Twitter explored licensing music rights from three major record labels before negotiations stalled following Elon Musk’s takeover of the company, said eight people with knowledge of the discussions, who were not authorized to speak publicly. .
Twitter is one of the last major social media platforms without music licensing agreements, allowing sites to host virtually all commercially available audio content without fear of takedown or legal retaliation. Facebook, Instagram and TikTok have made agreements for the music rights.
Twitter had avoided signing music rights agreements, which require social media companies to compensate rights holders when users post or play content featuring a song. Licensing costs can vary, but can exceed $100 million a year for established social media platforms. Twitter has waived license agreements because of costs, five former employees said.
Twitter and Musk did not respond to an email request for comment.
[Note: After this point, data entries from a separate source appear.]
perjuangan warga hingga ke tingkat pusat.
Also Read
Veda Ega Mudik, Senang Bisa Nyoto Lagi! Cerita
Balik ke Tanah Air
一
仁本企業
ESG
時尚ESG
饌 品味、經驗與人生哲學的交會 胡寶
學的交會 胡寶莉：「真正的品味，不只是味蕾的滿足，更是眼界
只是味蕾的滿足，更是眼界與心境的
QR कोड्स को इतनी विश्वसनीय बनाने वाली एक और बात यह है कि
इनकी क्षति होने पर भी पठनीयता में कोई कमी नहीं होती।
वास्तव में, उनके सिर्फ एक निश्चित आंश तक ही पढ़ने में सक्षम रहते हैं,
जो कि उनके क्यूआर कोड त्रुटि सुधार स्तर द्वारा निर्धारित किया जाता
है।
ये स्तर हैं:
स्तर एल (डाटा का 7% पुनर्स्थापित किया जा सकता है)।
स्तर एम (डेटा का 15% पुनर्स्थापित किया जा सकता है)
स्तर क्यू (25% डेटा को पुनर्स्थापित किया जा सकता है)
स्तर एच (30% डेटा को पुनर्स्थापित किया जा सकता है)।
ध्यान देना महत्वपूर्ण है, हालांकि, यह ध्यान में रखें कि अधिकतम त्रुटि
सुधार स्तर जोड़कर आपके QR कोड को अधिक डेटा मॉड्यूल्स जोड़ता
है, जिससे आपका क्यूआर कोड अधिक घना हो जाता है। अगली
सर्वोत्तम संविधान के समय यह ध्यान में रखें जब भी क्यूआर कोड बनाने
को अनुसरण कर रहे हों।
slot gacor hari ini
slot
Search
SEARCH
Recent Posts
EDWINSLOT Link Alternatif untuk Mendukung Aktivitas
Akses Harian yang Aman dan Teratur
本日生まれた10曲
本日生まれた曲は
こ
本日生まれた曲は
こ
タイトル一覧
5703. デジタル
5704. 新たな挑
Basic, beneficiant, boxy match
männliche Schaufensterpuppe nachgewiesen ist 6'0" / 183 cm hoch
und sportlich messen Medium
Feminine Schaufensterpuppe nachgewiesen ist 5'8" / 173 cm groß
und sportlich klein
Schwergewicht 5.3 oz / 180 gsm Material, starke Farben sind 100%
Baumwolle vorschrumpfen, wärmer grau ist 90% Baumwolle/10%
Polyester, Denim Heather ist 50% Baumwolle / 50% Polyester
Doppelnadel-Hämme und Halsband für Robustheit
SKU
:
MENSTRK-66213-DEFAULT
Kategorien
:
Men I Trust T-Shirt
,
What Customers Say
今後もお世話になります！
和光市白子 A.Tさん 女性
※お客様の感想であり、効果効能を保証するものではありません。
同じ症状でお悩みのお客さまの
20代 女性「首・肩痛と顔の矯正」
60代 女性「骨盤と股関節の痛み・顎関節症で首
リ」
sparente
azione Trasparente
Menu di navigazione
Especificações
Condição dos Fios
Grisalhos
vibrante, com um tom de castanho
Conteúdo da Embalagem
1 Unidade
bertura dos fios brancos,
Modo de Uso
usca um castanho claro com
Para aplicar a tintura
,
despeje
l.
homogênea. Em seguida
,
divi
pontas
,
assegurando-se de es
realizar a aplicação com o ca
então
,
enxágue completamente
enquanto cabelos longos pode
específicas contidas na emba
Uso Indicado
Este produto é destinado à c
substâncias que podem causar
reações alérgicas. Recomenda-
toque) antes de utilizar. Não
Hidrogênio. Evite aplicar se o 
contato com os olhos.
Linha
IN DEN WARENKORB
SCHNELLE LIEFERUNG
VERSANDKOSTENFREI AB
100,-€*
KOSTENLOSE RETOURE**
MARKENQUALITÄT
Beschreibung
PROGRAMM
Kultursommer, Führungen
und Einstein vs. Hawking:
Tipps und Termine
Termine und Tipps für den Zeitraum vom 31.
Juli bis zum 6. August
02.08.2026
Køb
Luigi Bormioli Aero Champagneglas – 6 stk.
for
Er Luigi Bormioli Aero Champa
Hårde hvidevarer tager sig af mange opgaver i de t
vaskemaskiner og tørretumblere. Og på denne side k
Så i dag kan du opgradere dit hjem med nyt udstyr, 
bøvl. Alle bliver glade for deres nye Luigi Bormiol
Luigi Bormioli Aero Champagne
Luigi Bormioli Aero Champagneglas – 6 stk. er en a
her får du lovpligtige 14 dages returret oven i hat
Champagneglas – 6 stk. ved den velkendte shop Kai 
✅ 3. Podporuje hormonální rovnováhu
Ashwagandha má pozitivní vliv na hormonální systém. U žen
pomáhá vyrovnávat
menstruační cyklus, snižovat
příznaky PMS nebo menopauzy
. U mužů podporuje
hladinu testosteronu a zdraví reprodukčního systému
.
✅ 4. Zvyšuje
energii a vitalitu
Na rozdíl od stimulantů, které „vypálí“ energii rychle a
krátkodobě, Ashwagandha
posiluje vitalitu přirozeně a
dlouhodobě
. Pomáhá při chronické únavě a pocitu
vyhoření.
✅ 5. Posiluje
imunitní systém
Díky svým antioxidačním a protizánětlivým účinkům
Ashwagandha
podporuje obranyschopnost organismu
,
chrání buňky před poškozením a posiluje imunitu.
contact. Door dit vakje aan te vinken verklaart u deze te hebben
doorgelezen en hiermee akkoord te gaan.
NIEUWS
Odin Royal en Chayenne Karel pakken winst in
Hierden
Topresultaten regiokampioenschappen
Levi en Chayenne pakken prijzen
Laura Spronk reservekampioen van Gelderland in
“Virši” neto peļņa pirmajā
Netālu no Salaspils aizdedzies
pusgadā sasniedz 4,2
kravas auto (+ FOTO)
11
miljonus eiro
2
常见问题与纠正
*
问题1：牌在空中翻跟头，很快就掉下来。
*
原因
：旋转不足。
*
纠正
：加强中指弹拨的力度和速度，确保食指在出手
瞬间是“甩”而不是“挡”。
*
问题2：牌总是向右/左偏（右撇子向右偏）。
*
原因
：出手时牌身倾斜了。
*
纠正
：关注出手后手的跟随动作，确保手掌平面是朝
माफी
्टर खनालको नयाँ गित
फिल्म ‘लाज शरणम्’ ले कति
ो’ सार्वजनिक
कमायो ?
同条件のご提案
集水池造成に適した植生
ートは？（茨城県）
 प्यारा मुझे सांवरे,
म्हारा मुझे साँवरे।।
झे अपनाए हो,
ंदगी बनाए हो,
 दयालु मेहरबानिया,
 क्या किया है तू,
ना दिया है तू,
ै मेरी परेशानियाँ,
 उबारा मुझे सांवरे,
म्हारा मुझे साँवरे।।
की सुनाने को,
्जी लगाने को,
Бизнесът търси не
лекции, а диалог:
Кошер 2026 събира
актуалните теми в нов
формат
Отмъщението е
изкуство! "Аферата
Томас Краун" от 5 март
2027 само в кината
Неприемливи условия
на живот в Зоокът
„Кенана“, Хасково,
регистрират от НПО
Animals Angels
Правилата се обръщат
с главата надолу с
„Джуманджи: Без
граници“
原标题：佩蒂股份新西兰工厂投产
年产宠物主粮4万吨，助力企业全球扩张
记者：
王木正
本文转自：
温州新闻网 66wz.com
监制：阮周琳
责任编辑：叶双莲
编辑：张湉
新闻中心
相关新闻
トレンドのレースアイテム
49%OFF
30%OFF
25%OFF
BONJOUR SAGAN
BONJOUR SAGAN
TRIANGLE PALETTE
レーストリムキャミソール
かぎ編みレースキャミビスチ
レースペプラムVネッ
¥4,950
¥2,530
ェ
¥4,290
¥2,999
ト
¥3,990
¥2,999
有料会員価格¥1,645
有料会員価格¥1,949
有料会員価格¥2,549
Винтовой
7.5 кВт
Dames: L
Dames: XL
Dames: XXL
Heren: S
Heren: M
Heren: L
Twitter began negotiations with the three biggest music conglomerates — Universal, Sony and Warner — in the fall of 2021, according to six people close to the talks. When Musk announced his intention to buy the company last April, some music industry leaders saw his involvement as an opportunity to finally close the deal.
“Twitter uses a significant amount of music but, unlike all other major social media platforms, has refused to license that music or compensate songwriters,” said David Israelite, executive director of the National Association of Music Publishers. , a commercial group, tweeted on Mr. Musk that month. “Please help.”
For music companies, license agreements with Twitter would not only represent an additional source of revenue, but would also solve long-standing problems of copyright infringement on the platform.
After Musk bought Twitter in October for $44 billion, talks continued as he flirted with the idea of defiant TikTok and the resurrection of Vine, a once-popular short video app that Twitter bought in 2012 but closed in 2016.
Mr. Musk’s team was intrigued by the idea of adding music to the platform, and his personal lawyer, Alex Spiro, who has also represented the likes of Jay-Z and Megan Thee Stallion, held meetings to understand the state of record label negotiations and assess costs, said four people familiar with the internal discussions.
Spiro, who oversaw Twitter’s legal portfolio during the Musk acquisition, left the company in December. He successfully defended Musk in a Tesla shareholder lawsuit earlier this year.
Internal chaos on Twitter after Musk’s inauguration disrupted negotiations, six people said. The company removed some of the people responsible for the music rights talks in several rounds of layoffs, leaving the record labels with few remaining Twitter contacts, said four people from the major music companies who were briefed on the discussions.
Musk’s team has also slashed hundreds of millions of dollars in spending on Twitter (missed office rent payments, software vendor scams and a data center takedown), while requiring that every financial outlay be accounted for by the new budgets. With those mandates, two people said, the company had little means to justify paying tens of millions of dollars to music rights holders.